My kids play in a city alley and use manhole covers for bases. But lately the potholes surrounding the manholes covers have made the footing slippery. So new bases were found. A cereal box pulled from a recycling bag was converted into bases.

The game can still draw a crowd on a warm night. The other night in the alley, a man walking his dog felt compelled to stop and toss a few throws. A gray-haired neighbor returning from a day of windsurfing stopped and watched for a few minutes, cheering for the older guy. A few nights later, a couple of 10-year-olds were roaming around the neighborhood, looking for mischief, when they came upon the game in the alley. They decided that playing base runners looked like more fun than their previous activity, trying to throw themselves over a six-foot-high chain-link fence. The two newcomers stayed around long enough to learn about the hidden ball trick. They also learned a key to the game, and maybe to life. If you are patient, somebody will drop the ball.

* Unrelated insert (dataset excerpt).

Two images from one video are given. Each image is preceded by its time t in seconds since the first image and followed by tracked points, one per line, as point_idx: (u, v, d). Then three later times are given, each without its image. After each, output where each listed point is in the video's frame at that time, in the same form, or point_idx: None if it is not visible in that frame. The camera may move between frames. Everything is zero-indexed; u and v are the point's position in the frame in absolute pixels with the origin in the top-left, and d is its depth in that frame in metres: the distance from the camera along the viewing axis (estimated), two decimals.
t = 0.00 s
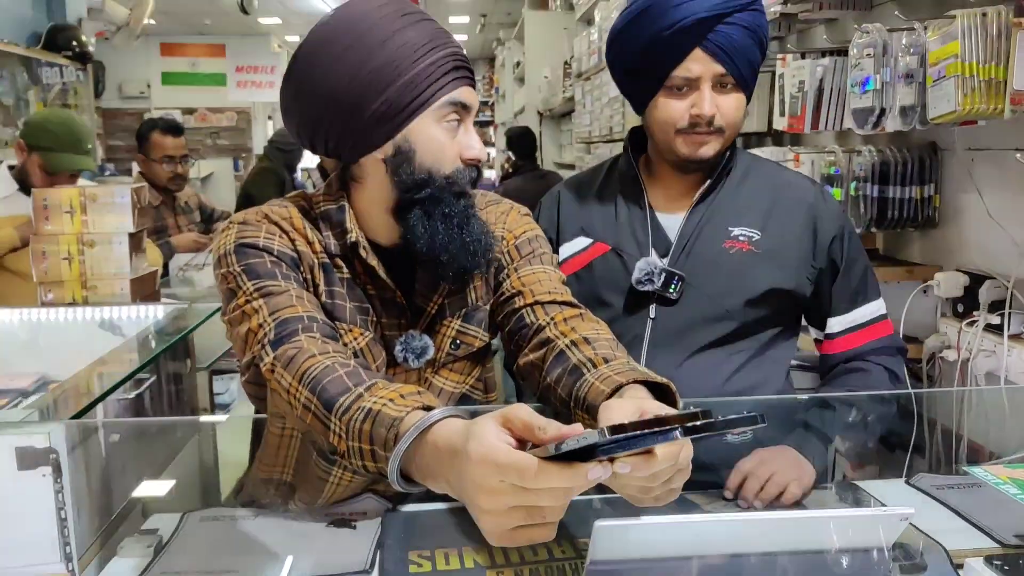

Despite offering the possibility of worldly wisdom, base runners is primarily a chance to have some fun with your kids, to get away, if only temporarily, from domestic responsibilities.

As I picked up the gloves and headed inside, I caught sight of broken glass in a window of a building that overlooked the alley. I questioned my younger son about the broken window and he gave me a sheepish grin. He said that a few days earlier, one of his practice throws had taken flight and shattered the window. He had meant to tell me about it, he said, but it had slipped his mind.

As someone who has broken a few windows in my career, the tale sounded familiar. It also sounded like fixing the window was my next weekend project.